Articles | Volume 21, issue 5
https://doi.org/10.5194/hess-21-2321-2017
https://doi.org/10.5194/hess-21-2321-2017
Research article
 | 
05 May 2017
Research article |  | 05 May 2017

Flood risk reduction and flow buffering as ecosystem services – Part 1: Theory on flow persistence, flashiness and base flow

Meine van Noordwijk, Lisa Tanika, and Betha Lusiana

Abstract. Flood damage reflects insufficient adaptation of human presence and activity to location and variability of river flow in a given climate. Flood risk increases when landscapes degrade, counteracted or aggravated by engineering solutions. Efforts to maintain and restore buffering as an ecosystem function may help adaptation to climate change, but this require quantification of effectiveness in their specific social-ecological context. However, the specific role of forests, trees, soil and drainage pathways in flow buffering, given geology, land form and climate, remains controversial. When complementing the scarce heavily instrumented catchments with reliable long-term data, especially in the tropics, there is a need for metrics for data-sparse conditions. We present and discuss a flow persistence metric that relates transmission to river flow of peak rainfall events to the base-flow component of the water balance. The dimensionless flow persistence parameter Fp is defined in a recursive flow model and can be estimated from limited time series of observed daily flow, without requiring knowledge of spatially distributed rainfall upstream. The Fp metric (or its change over time from what appears to be the local norm) matches local knowledge concepts. Inter-annual variation in the Fp metric in sample watersheds correlates with variation in the flashiness index used in existing watershed health monitoring programmes, but the relationship between these metrics varies with context.
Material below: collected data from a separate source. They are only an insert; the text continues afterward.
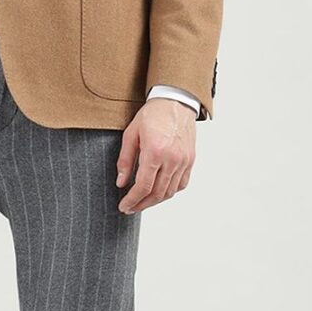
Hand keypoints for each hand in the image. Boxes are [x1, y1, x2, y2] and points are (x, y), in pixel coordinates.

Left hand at [115, 98, 195, 212]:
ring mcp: (184, 160)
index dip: (132, 200)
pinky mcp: (190, 160)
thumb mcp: (131, 134)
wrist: (175, 101)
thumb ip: (125, 161)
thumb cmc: (152, 115)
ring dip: (155, 201)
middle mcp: (172, 159)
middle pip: (157, 194)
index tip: (123, 207)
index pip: (143, 187)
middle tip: (130, 208)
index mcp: (155, 152)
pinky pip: (181, 184)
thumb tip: (121, 183)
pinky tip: (159, 192)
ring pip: (170, 192)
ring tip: (142, 202)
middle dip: (142, 204)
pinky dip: (170, 192)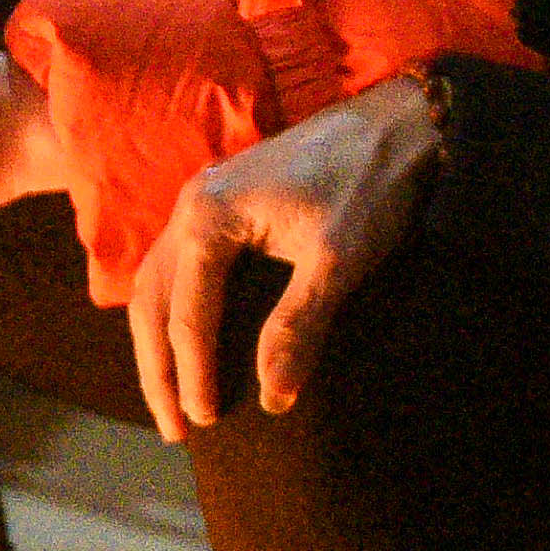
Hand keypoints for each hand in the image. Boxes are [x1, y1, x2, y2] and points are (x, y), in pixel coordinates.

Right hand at [130, 74, 438, 443]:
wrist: (398, 123)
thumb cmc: (368, 185)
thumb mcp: (336, 261)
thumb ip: (298, 327)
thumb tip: (273, 398)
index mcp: (208, 217)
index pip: (186, 315)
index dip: (192, 374)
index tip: (204, 422)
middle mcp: (191, 203)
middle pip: (152, 299)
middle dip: (158, 367)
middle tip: (173, 427)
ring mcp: (203, 197)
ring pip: (157, 279)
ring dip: (158, 339)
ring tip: (170, 393)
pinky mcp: (224, 198)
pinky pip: (178, 262)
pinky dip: (173, 306)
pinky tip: (186, 335)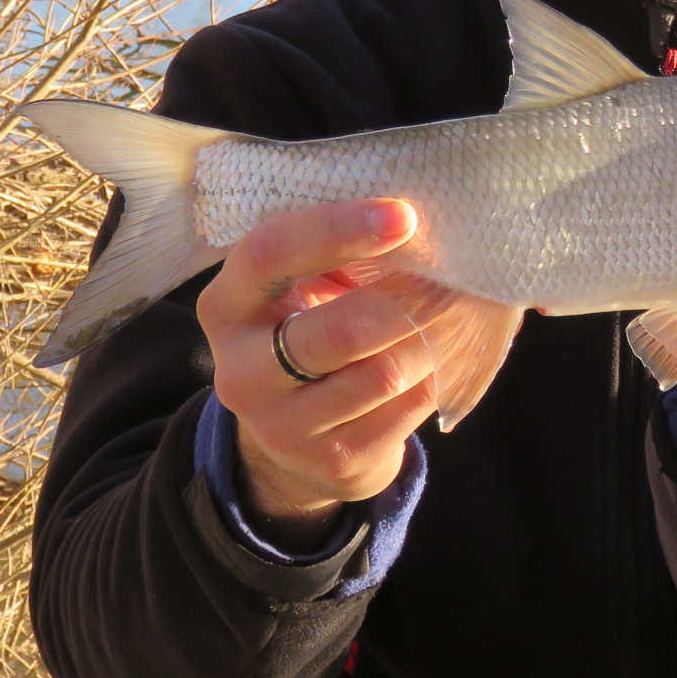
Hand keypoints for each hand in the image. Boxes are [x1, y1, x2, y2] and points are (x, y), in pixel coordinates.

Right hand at [197, 198, 434, 548]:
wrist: (298, 434)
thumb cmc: (309, 326)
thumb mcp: (299, 285)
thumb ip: (338, 253)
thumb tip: (412, 225)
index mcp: (226, 306)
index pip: (270, 255)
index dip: (338, 230)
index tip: (404, 216)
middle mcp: (240, 372)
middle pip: (339, 330)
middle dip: (407, 299)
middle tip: (448, 276)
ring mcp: (283, 426)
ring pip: (383, 373)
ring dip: (431, 337)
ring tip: (450, 312)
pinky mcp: (332, 461)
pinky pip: (407, 407)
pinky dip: (435, 372)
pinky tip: (438, 354)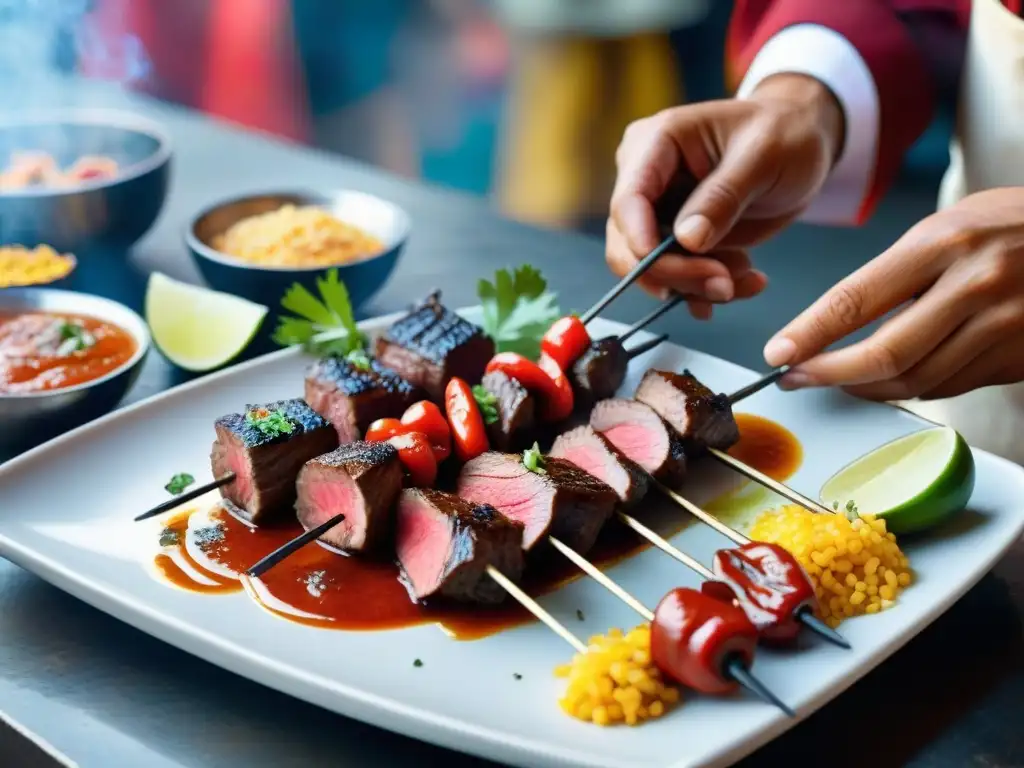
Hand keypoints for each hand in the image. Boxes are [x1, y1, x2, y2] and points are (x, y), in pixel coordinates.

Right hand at [607, 73, 844, 317]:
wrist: (802, 144)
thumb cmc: (784, 133)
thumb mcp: (764, 156)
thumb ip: (724, 196)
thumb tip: (688, 240)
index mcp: (655, 143)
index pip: (629, 201)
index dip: (640, 241)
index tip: (668, 272)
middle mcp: (646, 179)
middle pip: (630, 244)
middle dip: (674, 273)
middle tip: (723, 285)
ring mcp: (658, 212)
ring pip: (653, 269)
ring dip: (697, 287)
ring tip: (746, 279)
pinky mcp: (677, 239)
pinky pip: (678, 277)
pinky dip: (707, 290)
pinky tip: (745, 282)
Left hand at [765, 187, 1023, 399]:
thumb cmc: (1013, 224)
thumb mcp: (949, 227)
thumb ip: (898, 274)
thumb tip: (838, 325)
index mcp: (944, 243)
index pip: (857, 299)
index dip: (810, 334)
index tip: (778, 353)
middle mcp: (974, 287)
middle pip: (884, 354)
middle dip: (830, 374)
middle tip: (798, 377)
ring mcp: (1004, 326)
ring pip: (916, 381)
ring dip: (867, 388)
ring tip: (839, 379)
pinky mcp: (1020, 358)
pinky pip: (952, 387)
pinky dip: (913, 388)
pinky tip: (892, 379)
Inter-annual variation in Fp also correlates with common base-flow indicators, but again in a way that varies between watersheds. Further exploration of the responsiveness of Fp in watersheds with different characteristics to the interaction of land cover and the specific realisation of space–time patterns of rainfall in a limited observation period is needed to evaluate interpretation of Fp as an indicator of anthropogenic changes in watershed conditions.

Short summary
Deforestation is commonly understood to increase and reforestation to reduce flood risk, but scientific evidence at the relevant landscape scale is scarce and contested. A measure of day-to-day flow persistence is defined here. It is proposed as simple performance indicator for watershed health that can respond to changes in climate and land cover quality, quantity and spatial pattern. Data for four watersheds show decrease or increase in flow persistence in degradation and restoration phases.